DO THIS> Could you pull out, word for word, the lines of the material below, from the line containing "class: Bacillariophyceae" through its final line, inclusive?
───── ENTRIES SUPPLIED
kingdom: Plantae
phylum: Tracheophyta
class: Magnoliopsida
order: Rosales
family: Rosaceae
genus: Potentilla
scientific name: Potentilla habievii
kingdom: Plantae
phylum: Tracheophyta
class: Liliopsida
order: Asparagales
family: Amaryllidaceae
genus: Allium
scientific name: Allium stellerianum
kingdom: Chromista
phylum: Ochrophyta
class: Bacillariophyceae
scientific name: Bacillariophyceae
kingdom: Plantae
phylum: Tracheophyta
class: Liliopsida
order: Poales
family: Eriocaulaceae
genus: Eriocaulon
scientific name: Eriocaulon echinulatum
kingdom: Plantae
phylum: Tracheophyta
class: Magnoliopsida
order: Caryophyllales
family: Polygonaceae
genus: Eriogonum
──────────
THE ANSWER>
class: Bacillariophyceae
scientific name: Bacillariophyceae
kingdom: Plantae
phylum: Tracheophyta
class: Liliopsida
order: Poales
family: Eriocaulaceae
genus: Eriocaulon
scientific name: Eriocaulon echinulatum
kingdom: Plantae
phylum: Tracheophyta
class: Magnoliopsida
order: Caryophyllales
family: Polygonaceae
genus: Eriogonum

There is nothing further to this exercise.